Currently, 16- and 17-year-olds can have an abortion without the knowledge and consent of their parents, if the doctor consulted feels that involving the family could create difficulties for the girl.

The Rajoy government, whose former justice minister, Alberto Ruiz-Gallardón, resigned in September when his draft reform which removed women’s freedom to decide in the first three months of pregnancy and instead sought to reintroduce restricted exceptions to allow rape victims and women whose health was in danger to abort, has introduced a clause into a draft bill on child protection in a bid to make parental consent essential in all cases involving a pregnant minor.

Without using the word abortion, the clause states that parents must always have the final say on medical operation involving under-18s.

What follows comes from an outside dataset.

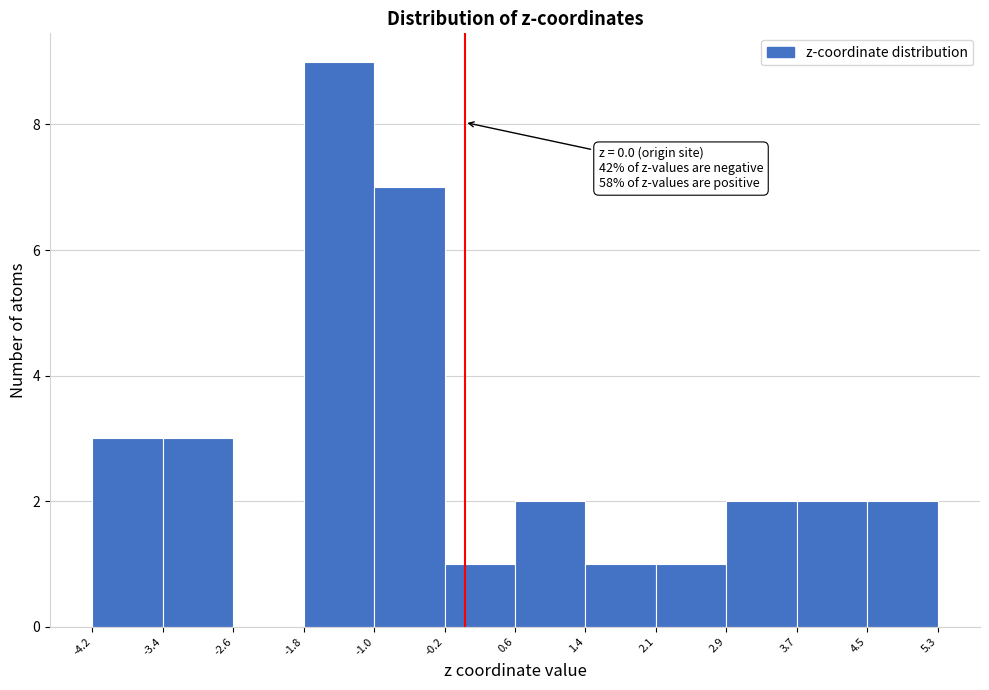

Which range on the x-axis has the tallest bar?

-1.8 to -1.0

The State Council, an advisory body which reviews government legislation, has criticized what it describes as a last-minute attempt to change the existing 2010 law with a vague clause in a reform which has nothing to do with the issue of terminating unwanted pregnancies.  

According to the daily El País, the State Council’s report on the planned reform says that the proposed change "would only cover situations in which ordinary laws require parental consent", and not the country’s specific abortion legislation as laid down in the former Socialist government’s 2010 law.

Deputy Prime Minister Soraya Sáenz de Santamaría responded by saying on Friday that the Popular Party government "remains committed to changing the law so that minors are accompanied by their parents at such a difficult moment". But she added that the government would need to consider the "most appropriate" legal route to bring about this change.